- Born: 22 March 2007 (age 19) Neratovice, Czech Republic
- Height: 1.74 m (5 ft 9 in)
- Weight: 70 kg (154 lb; 11 st 0 lb)
- Position: Forward
- Shoots: Right
- SDHL team Former teams: Djurgårdens IF HC Příbram
- National team: Czech Republic
- Playing career: 2021–present

= Linda Vocetková =

Czech ice hockey player (born 2007)

Linda Vocetková (born 22 March 2007) is a Czech ice hockey player. She has played with Djurgårdens IF in the Swedish Women's Hockey League (SDHL) since 2022.

Vocetková has been a member of the Czech national ice hockey team since 2025 and participated in the women's ice hockey tournament at the 2026 Winter Olympics.

==Playing career==
Vocetková developed in the youth department of HC Buldoci Neratovice in her hometown of Neratovice, Czech Republic, and played on coed and boys teams throughout her childhood. During her final season in the Czech youth leagues, she played in the Liga 9. tříd, the premier boys national league for under-15 (U15) players, with HC Buldoci Neratovice U15 and ranked second on the team for scoring, with eleven goals and 21 assists for 32 points in 21 games.

In addition to playing with the youth teams of HC Buldoci Neratovice, Vocetková played in the Czech Women's Extraliga with HC Příbram during the 2021–22 and 2022–23 seasons. Across two seasons with the team, she tallied eight goals and eighteen points in seventeen regular season games, and seven goals and fourteen points in six playoff games. She won the Czech Championship with HC Příbram in 2022 and scored the championship clinching goal to win it again in 2023.

At age sixteen, Vocetková was recruited by Swedish ice hockey club Djurgårdens IF to play with its SDHL team. She played three seasons with the team, though an illness kept her from playing for almost three months at the beginning of the 2024–25 season and she missed thirteen regular season games.

Vocetková has committed to playing college ice hockey with the Colgate Raiders women's ice hockey program in the ECAC Hockey conference of the NCAA Division I, beginning in the 2026–27 season. She will be the third player from the Czech national program to join the Raiders, following in the footsteps of Noemi Neubauerová (graduated 2022) and Kristýna Kaltounková (graduated 2024).

==International play==
Vocetková represented the Czech Republic as an alternate captain in the girls' ice hockey tournament at the Friuli-Venezia Giulia 2023 edition of the European Youth Olympic Winter Festival (EYOF). She led the team in scoring and ranked second of all tournament skaters with six goals and five assists across four games. Her contributions helped the Czech under-16 team claim a gold medal victory over Slovakia.

As a youth player with the Czech national under-18 team, she participated in three IIHF U18 Women's World Championships. She made an impressive debut at the 2023 U18 World Championship, scoring five points (3+2) in five games to rank third on the team in points, trailing only Adéla Šapovalivová and Tereza Plosová. Her play in the tournament earned selection as a top-three player on the Czech team by the coaches. She scored one goal in six games at the 2024 U18 World Championship, as the Czech Republic won the first silver medal in under-18 team history.

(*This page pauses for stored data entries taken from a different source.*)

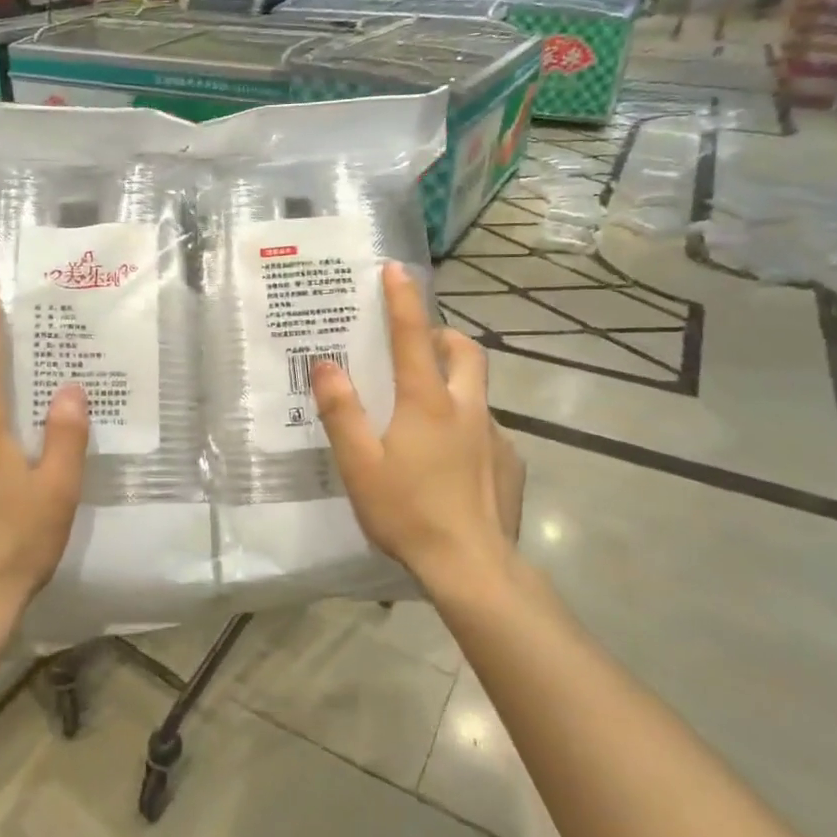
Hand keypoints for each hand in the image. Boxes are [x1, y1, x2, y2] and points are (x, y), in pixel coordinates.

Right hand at [311, 263, 526, 596]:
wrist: (474, 567)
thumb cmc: (408, 511)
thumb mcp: (359, 463)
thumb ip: (341, 411)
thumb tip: (325, 364)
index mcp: (427, 402)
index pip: (413, 336)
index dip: (403, 299)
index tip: (396, 269)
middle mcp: (467, 408)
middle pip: (465, 351)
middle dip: (444, 335)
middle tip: (420, 346)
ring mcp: (496, 436)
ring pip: (477, 392)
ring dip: (455, 385)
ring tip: (426, 417)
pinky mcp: (511, 464)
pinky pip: (487, 431)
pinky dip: (467, 429)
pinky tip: (450, 465)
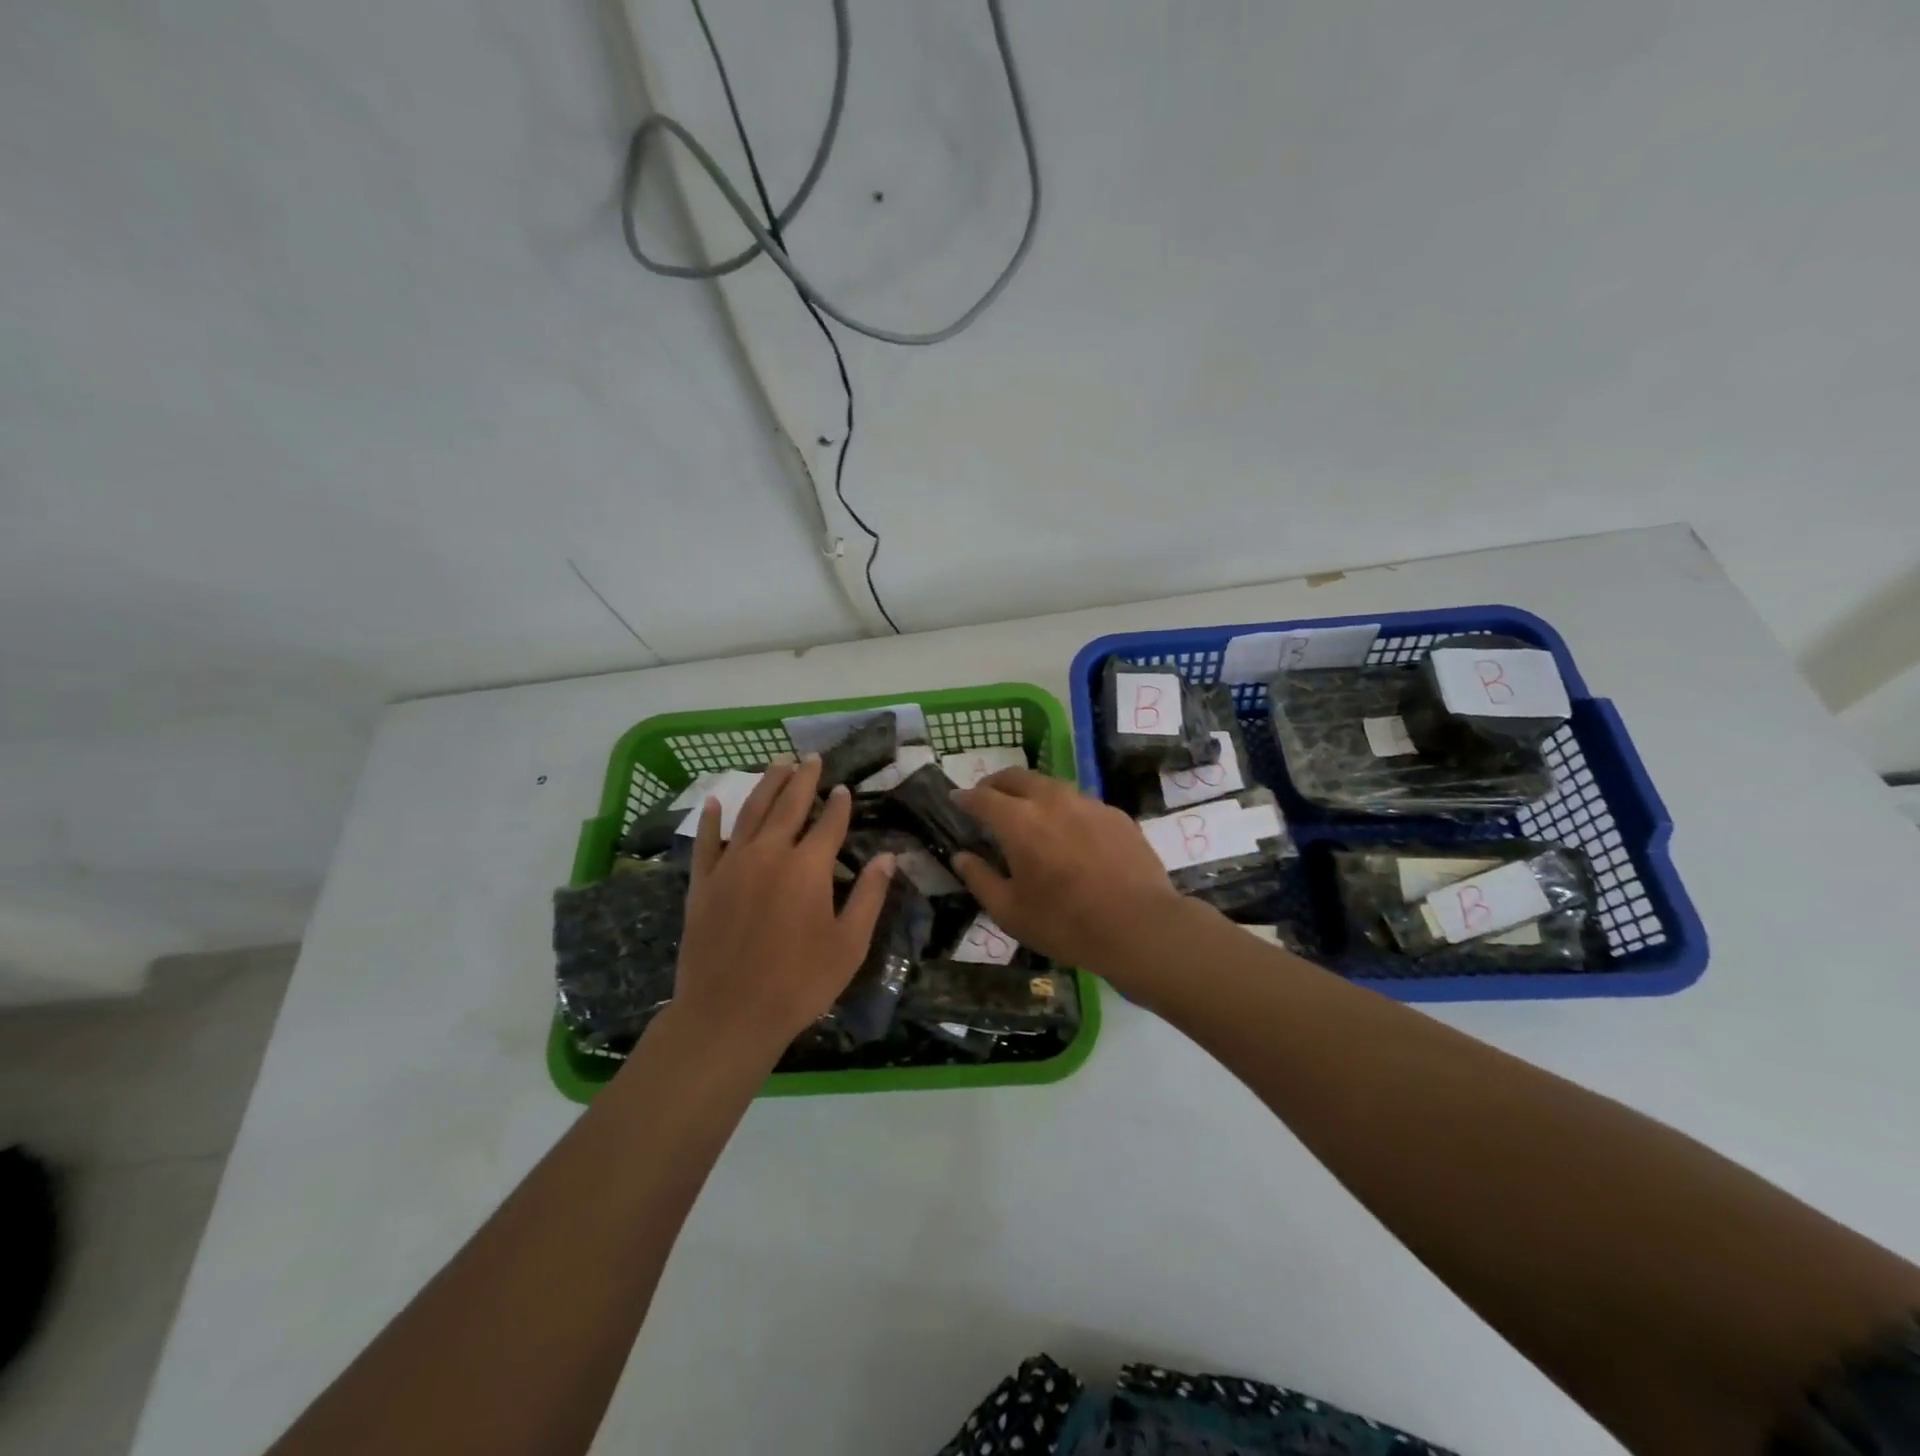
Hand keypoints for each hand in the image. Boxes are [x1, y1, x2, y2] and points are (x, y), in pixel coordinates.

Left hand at [668, 756, 894, 1058]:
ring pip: (750, 813)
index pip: (829, 823)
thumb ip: (870, 896)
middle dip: (803, 779)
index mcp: (808, 867)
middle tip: (811, 759)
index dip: (839, 804)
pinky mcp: (703, 883)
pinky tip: (715, 802)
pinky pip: (706, 842)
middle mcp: (769, 854)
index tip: (845, 788)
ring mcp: (731, 865)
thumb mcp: (849, 945)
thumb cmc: (799, 983)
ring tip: (777, 764)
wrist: (728, 1015)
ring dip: (766, 785)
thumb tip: (888, 857)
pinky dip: (711, 820)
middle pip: (788, 805)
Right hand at [952, 768, 1182, 973]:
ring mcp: (1088, 803)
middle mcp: (1051, 800)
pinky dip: (1065, 810)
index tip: (956, 800)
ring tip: (1028, 813)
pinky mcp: (1115, 814)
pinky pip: (1081, 803)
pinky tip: (1070, 834)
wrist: (1139, 926)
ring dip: (1032, 793)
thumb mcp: (1010, 912)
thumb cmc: (1065, 923)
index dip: (965, 797)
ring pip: (1051, 786)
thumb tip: (962, 857)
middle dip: (996, 784)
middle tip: (988, 798)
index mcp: (1018, 821)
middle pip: (1016, 777)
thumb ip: (980, 879)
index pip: (982, 797)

Vocetková spearheaded the Czech U18 team's bronze medal victory at the 2025 U18 World Championship, where she served as team captain, led all Czech players in scoring, and netted the medal winning goal against Sweden. Her seven points across six games placed her among the top-ten scorers in the tournament and her five goals tied for second of all tournament skaters (tied with Bella Fanale of the United States and Nela Lopušanová of Slovakia).

Vocetková joined the senior national team for the first time during training camp in August 2025. Her first appearance with the team was the four nations tournament of 2025–26 Women's Euro Hockey Tour during 5 to 8 November 2025 in Ängelholm, Sweden.

Vocetková made her major tournament debut with the senior national team on 5 February 2026 at the 2026 Winter Olympics, as the Czech Republic faced off versus the . Wearing number six, she logged 9:34 minutes of ice time in a 5–1 loss to the US. She was one of seventeen teenagers to participate in the women's ice hockey tournament at the 2026 Winter Olympics.